Yo conocí a House antes de ver la serie.
“Entonces, ¿qué es usted?, ¿una maleta que la traen y la llevan y no se entera de nada?” Quise hacer un agujero en el suelo y meter la cabeza, o salir corriendo y no volver nunca más a aquel servicio de medicina interna de un hospital de Madrid.
Dos doctores de prestigio, dos residentes (uno grande y otro chico), 3 estudiantes de medicina y una enfermera ocupábamos la habitación en la que vivía aquel paciente desubicado, perdido, sin fuerzas, sin conocimiento de sus enfermedades y mucho menos de la medicación que tomaba. Pero es que, aunque hubiera sabido alguna de las respuestas, la falta de reflejos propia de la edad que ostentaba no le habría permitido responder a la ametralladora que tenía por boca aquel ser encorvado, cetrino, repeinado, con un fonendo colocado en el cuello y un perfecto apellido de renombre grabado en el bolsillo superior de su bata. Creo que además se frotaba las manos, regocijándose del mal rato que estaba haciendo pasar a aquel paciente indefenso (o tal vez así lo haya adornado mi memoria, porque también recuerdo un rabo rojo asomando bajo su bata).
Los estudiantes temíamos que nos tocase aquel servicio de medicina interna para realizar nuestras rotaciones porque contaban que era como vivir continuamente examinados, en tensión, sin posibilidad de relajarse ninguna de las 4-5 horas que estábamos allí, en un ambiente hostil. A mí eso me pareció lo de menos.
“Señorita, parece que tiene usted mucho tiempo libre”, me dijo un día señalando la marca de sol de mi camiseta de manga corta resultado de mis entrenamientos a las seis de la tarde. Me había marcado como derrochadora de tiempo.

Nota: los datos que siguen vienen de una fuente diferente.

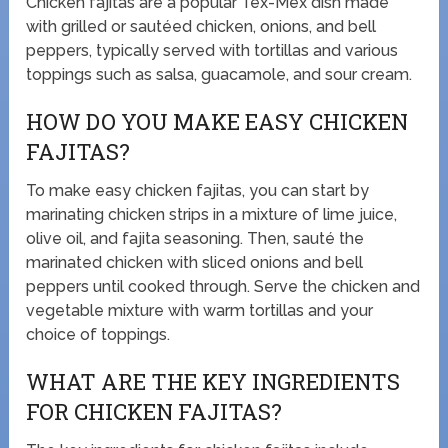
Chicken fajitas are a popular Tex-Mex dish made
with grilled or sautéed chicken, onions, and bell
peppers, typically served with tortillas and various
toppings such as salsa, guacamole, and sour cream.
HOW DO YOU MAKE EASY CHICKEN
FAJITAS?
To make easy chicken fajitas, you can start by
marinating chicken strips in a mixture of lime juice,
olive oil, and fajita seasoning. Then, sauté the
marinated chicken with sliced onions and bell
peppers until cooked through. Serve the chicken and
vegetable mixture with warm tortillas and your
choice of toppings.
WHAT ARE THE KEY INGREDIENTS
FOR CHICKEN FAJITAS?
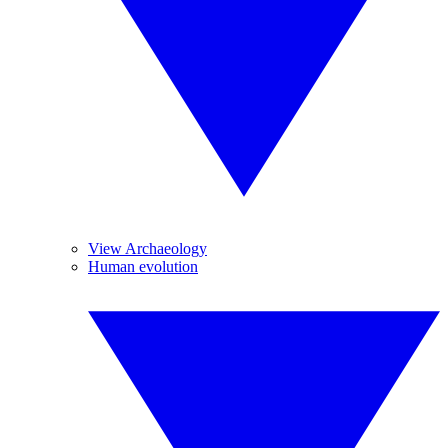
View Archaeology
Human evolution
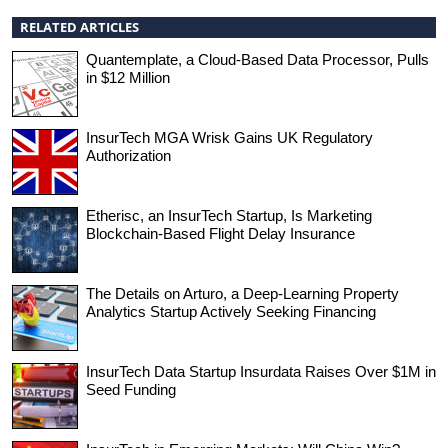
RELATED ARTICLES
Quantemplate, a Cloud-Based Data Processor, Pulls
in $12 Million
InsurTech MGA Wrisk Gains UK Regulatory
Authorization
Etherisc, an InsurTech Startup, Is Marketing
Blockchain-Based Flight Delay Insurance
The Details on Arturo, a Deep-Learning Property
Analytics Startup Actively Seeking Financing
InsurTech Data Startup Insurdata Raises Over $1M in
Seed Funding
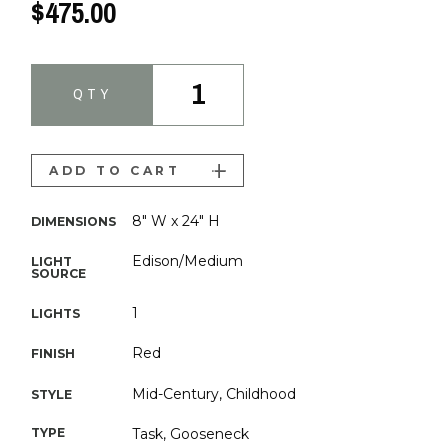
$475.00
1
QTY
ADD TO CART
8" W x 24" H
DIMENSIONS
Edison/Medium
LIGHT
SOURCE
1
LIGHTS
Red
FINISH
Mid-Century, Childhood
STYLE
TYPE
Task, Gooseneck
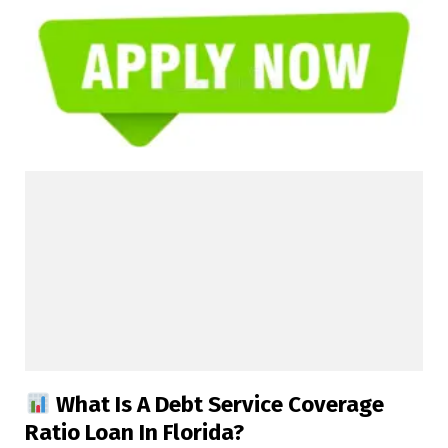
What Is A Debt Service Coverage
Ratio Loan In Florida?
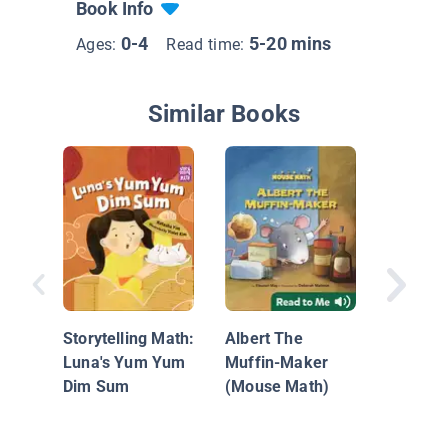
Book Info
0-4
5-20 mins
Ages:
Read time:
Similar Books
The Kite
Storytelling Math:
Albert The
Luna's Yum Yum
Muffin-Maker
Dim Sum
(Mouse Math)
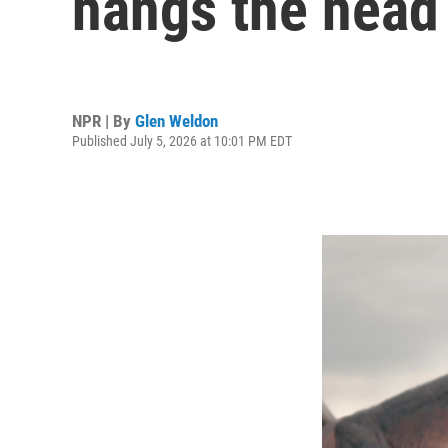
hangs the head 
NPR | By
Glen Weldon
Published July 5, 2026 at 10:01 PM EDT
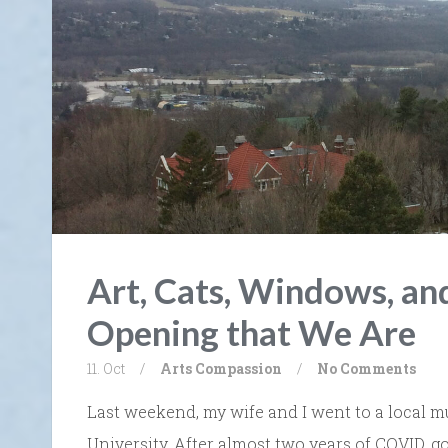
Art, Cats, Windows, a
Opening that We Are
11. Oct
/
Arts
Compassion
/
No Comments
Last weekend, my wife and I went to a local
University. After almost two years of COVID,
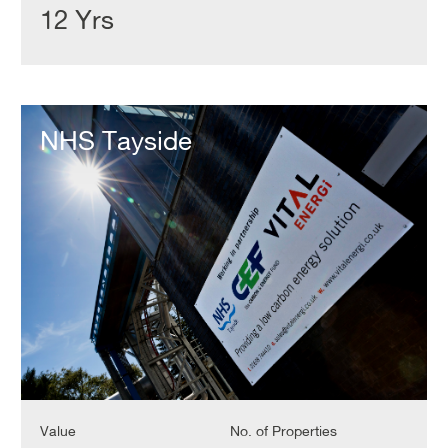
12 Yrs
NHS
Tayside
NHS Tayside
Value
No. of Properties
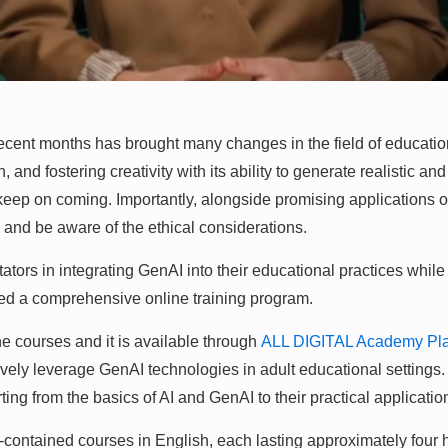
ecent months has brought many changes in the field of education
d fostering creativity with its ability to generate realistic and
at keep on coming. Importantly, alongside promising application
ns and be aware of the ethical considerations.
ators in integrating GenAI into their educational practices while
ned a comprehensive online training program.
ne courses and it is available through
ALL DIGITAL Academy Pla
ly leverage GenAI technologies in adult educational settings. Th
ting from the basics of AI and GenAI to their practical applicatio
contained courses in English, each lasting approximately four 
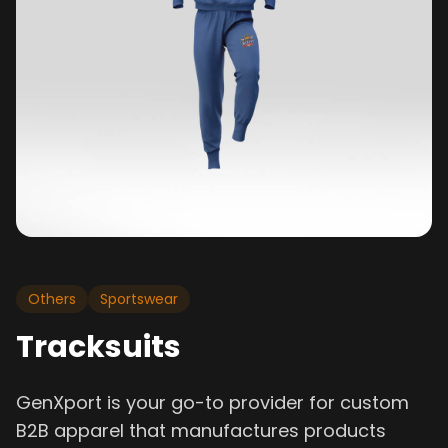
Others
Sportswear
Tracksuits
GenXport is your go-to provider for custom
B2B apparel that manufactures products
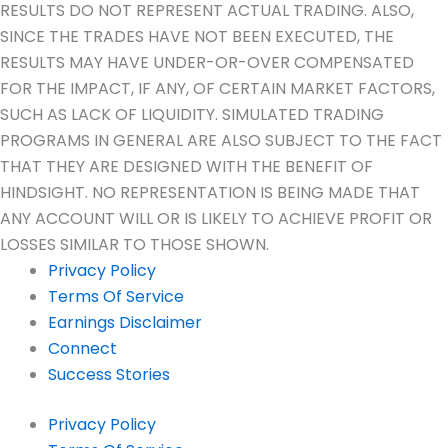
RESULTS DO NOT REPRESENT ACTUAL TRADING. ALSO,
SINCE THE TRADES HAVE NOT BEEN EXECUTED, THE
RESULTS MAY HAVE UNDER-OR-OVER COMPENSATED
FOR THE IMPACT, IF ANY, OF CERTAIN MARKET FACTORS,
SUCH AS LACK OF LIQUIDITY. SIMULATED TRADING
PROGRAMS IN GENERAL ARE ALSO SUBJECT TO THE FACT
THAT THEY ARE DESIGNED WITH THE BENEFIT OF
HINDSIGHT. NO REPRESENTATION IS BEING MADE THAT
ANY ACCOUNT WILL OR IS LIKELY TO ACHIEVE PROFIT OR
LOSSES SIMILAR TO THOSE SHOWN.
Privacy Policy
Terms Of Service
Earnings Disclaimer
Connect
Success Stories
Privacy Policy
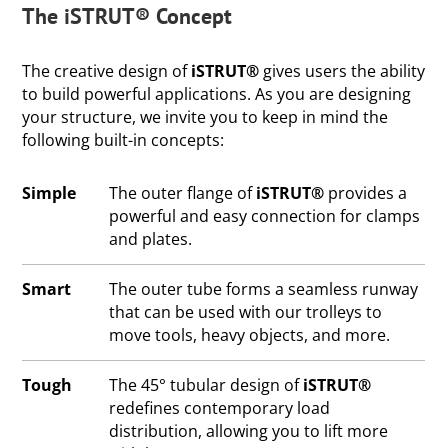
The iSTRUT® Concept
The creative design of
iSTRUT®
gives users the ability
to build powerful applications. As you are designing
your structure, we invite you to keep in mind the
following built-in concepts:
Simple
The outer flange of
iSTRUT®
provides a
powerful and easy connection for clamps
and plates.
Smart
The outer tube forms a seamless runway
that can be used with our trolleys to
move tools, heavy objects, and more.
Tough
The 45° tubular design of
iSTRUT®
redefines contemporary load
distribution, allowing you to lift more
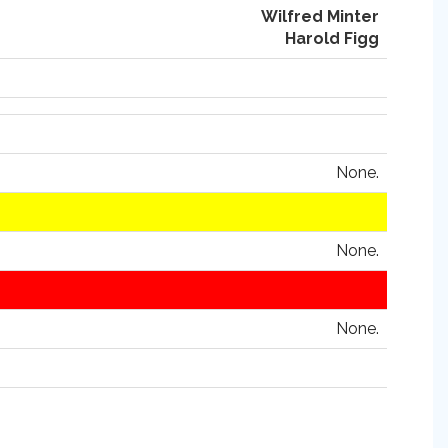
Wilfred Minter
Harold Figg
None.
None.
None.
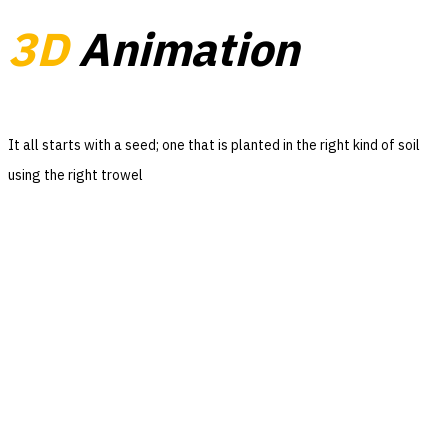
3D
Animation
It all starts with a seed; one that is planted in the right kind of soil
using the right trowel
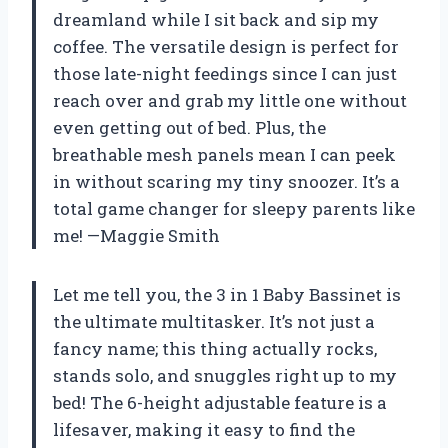
dreamland while I sit back and sip my
coffee. The versatile design is perfect for
those late-night feedings since I can just
reach over and grab my little one without
even getting out of bed. Plus, the
breathable mesh panels mean I can peek
in without scaring my tiny snoozer. It’s a
total game changer for sleepy parents like
me! —Maggie Smith
Let me tell you, the 3 in 1 Baby Bassinet is
the ultimate multitasker. It’s not just a
fancy name; this thing actually rocks,
stands solo, and snuggles right up to my
bed! The 6-height adjustable feature is a
lifesaver, making it easy to find the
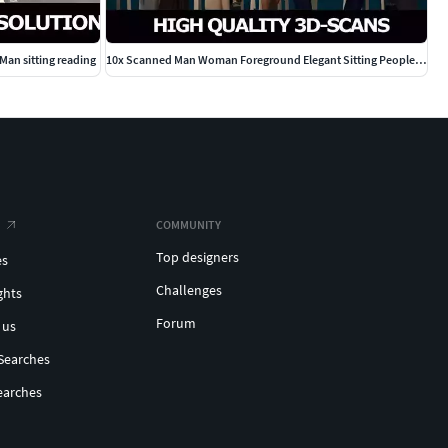
an sitting reading
10x Scanned Man Woman Foreground Elegant Sitting People Vol01
COMMUNITY
Top designers
es
Challenges
ghts
Forum
 us
Searches
earches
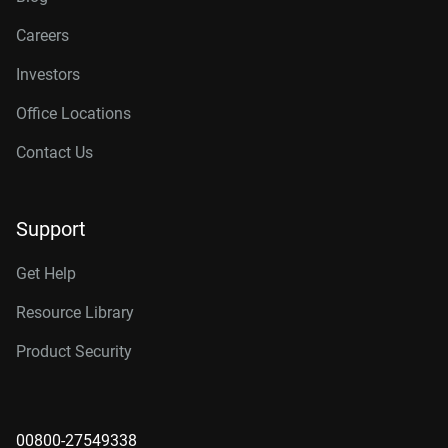
Careers
Investors
Office Locations
Contact Us
Support
Get Help
Resource Library
Product Security
00800-27549338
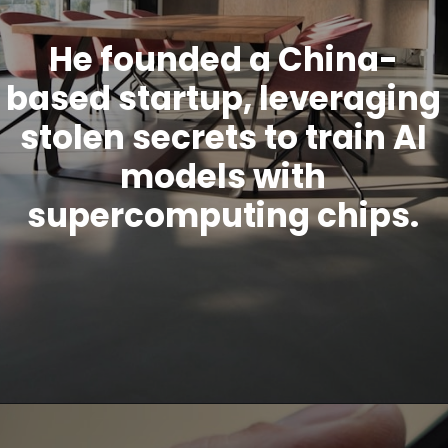
He founded a China-
based startup, leveraging
stolen secrets to train AI
models with
supercomputing chips.
Opening
https://www.howtouselinux.com/post/leveraging-ai-for-economic-gain-ten-innovative-strategies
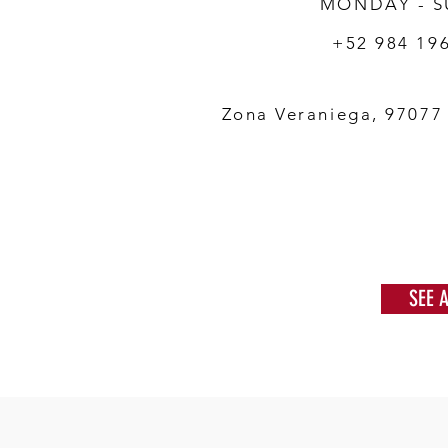
MONDAY - 
+52 984 19
Zona Veraniega, 97077
SEE 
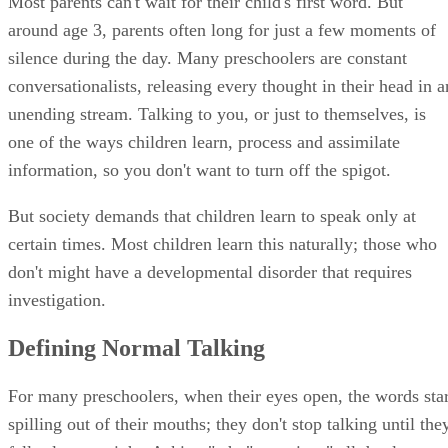
Most parents can't wait for their child's first word. But
around age 3, parents often long for just a few moments of
silence during the day. Many preschoolers are constant
conversationalists, releasing every thought in their head in a
unending stream. Talking to you, or just to themselves, is
one of the ways children learn, process and assimilate
information, so you don't want to turn off the spigot.
But society demands that children learn to speak only at
certain times. Most children learn this naturally; those who
don't might have a developmental disorder that requires
investigation.
Defining Normal Talking
For many preschoolers, when their eyes open, the words star
spilling out of their mouths; they don't stop talking until the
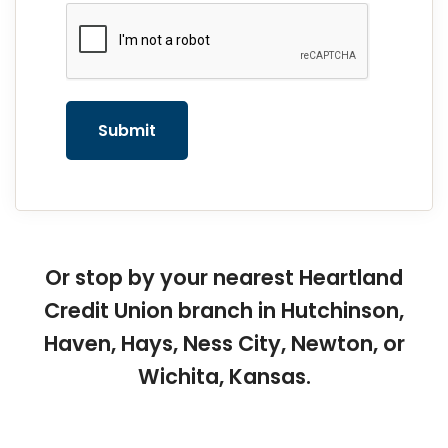
reCAPTCHA
*
Submit
Or stop by your nearest Heartland
Credit Union branch in Hutchinson,
Haven, Hays, Ness City, Newton, or
Wichita, Kansas.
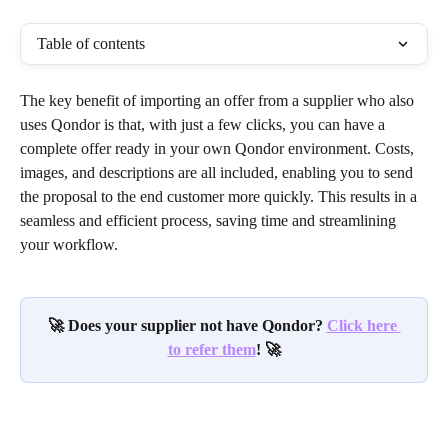
Table of contents
The key benefit of importing an offer from a supplier who also 
uses Qondor is that, with just a few clicks, you can have a 
complete offer ready in your own Qondor environment. Costs, 
images, and descriptions are all included, enabling you to send 
the proposal to the end customer more quickly. This results in a 
seamless and efficient process, saving time and streamlining 
your workflow.
🚀 Does your supplier not have Qondor? 
Click here 
to refer them
! 🚀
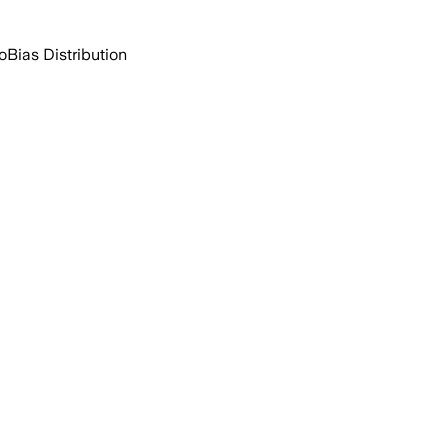
o
Bias Distribution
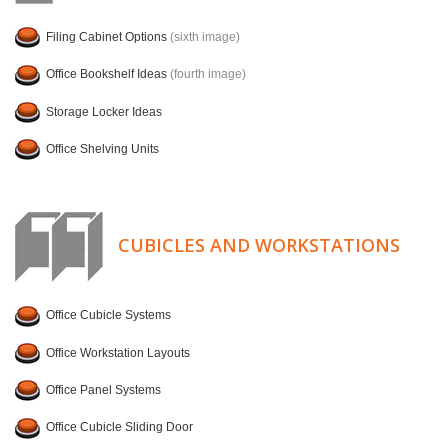
Filing Cabinet Options
(sixth image)
Office Bookshelf Ideas
(fourth image)
Storage Locker Ideas
Office Shelving Units
CUBICLES AND WORKSTATIONS
Office Cubicle Systems
Office Workstation Layouts
Office Panel Systems
Office Cubicle Sliding Door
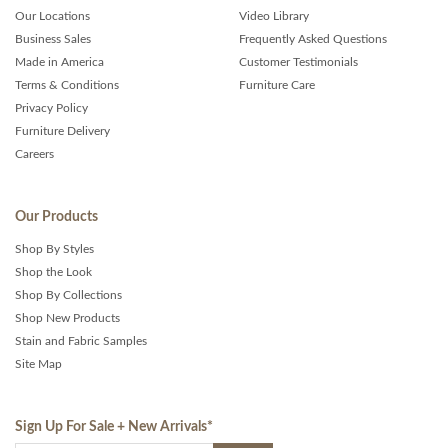
Our Locations
Video Library
Business Sales
Frequently Asked Questions
Made in America
Customer Testimonials
Terms & Conditions
Furniture Care
Privacy Policy
Furniture Delivery
Careers
Our Products
Shop By Styles
Shop the Look
Shop By Collections
Shop New Products
Stain and Fabric Samples
Site Map
Sign Up For Sale + New Arrivals
*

Aprendí mucho. Aprendí sobre todo cómo no se debe tratar a nadie, y menos aun a aquellos que han perdido su bien más preciado y ponen en nosotros todas las esperanzas para volver a ser como antes de convertirse en huéspedes de un lugar frío y con olor a medicina aliñada con todo tipo de efluvios humanos, de comidas insípidas y colchones ahuecados en su centro.
Y es que dar consuelo y esperanza es tan fácil y tan gratificante… Y es que hacerlo es tan bueno para quien sufre…
En nuestra sala de endoscopias es raro quien no entra con nervios, miedo o una mezcla de ambos. La sospecha de la innombrable empeora aun más las cosas. Me tomo mi tiempo, saludo, creo saber que tipo de persona tengo delante, si puedo bromear, si tengo que ser más seria, si las confianzas pueden ser mayores… creo que el tiempo te va dando eso, ese sexto sentido para saber que necesita cada uno.
Mª Carmen, la del fragmento anterior, tiene ese sentido aun más agudizado que yo (la envidio). Creo que es bruja, que puede intuir los pesares y mayores miedos de la gente. Ella ejerce de confidente o de consejera en esos minutos previos al sueño obligatorio de la sedación, cuando los nervios de repente se destensan.
Ella les sigue hablando con dulzura mientras se marchan mecidos por Morfeo, intentando dejar grabado en sus mentes un mantra con el que quizás consiga que despierten felices y descansados, exentos de las preocupaciones con las que entraron.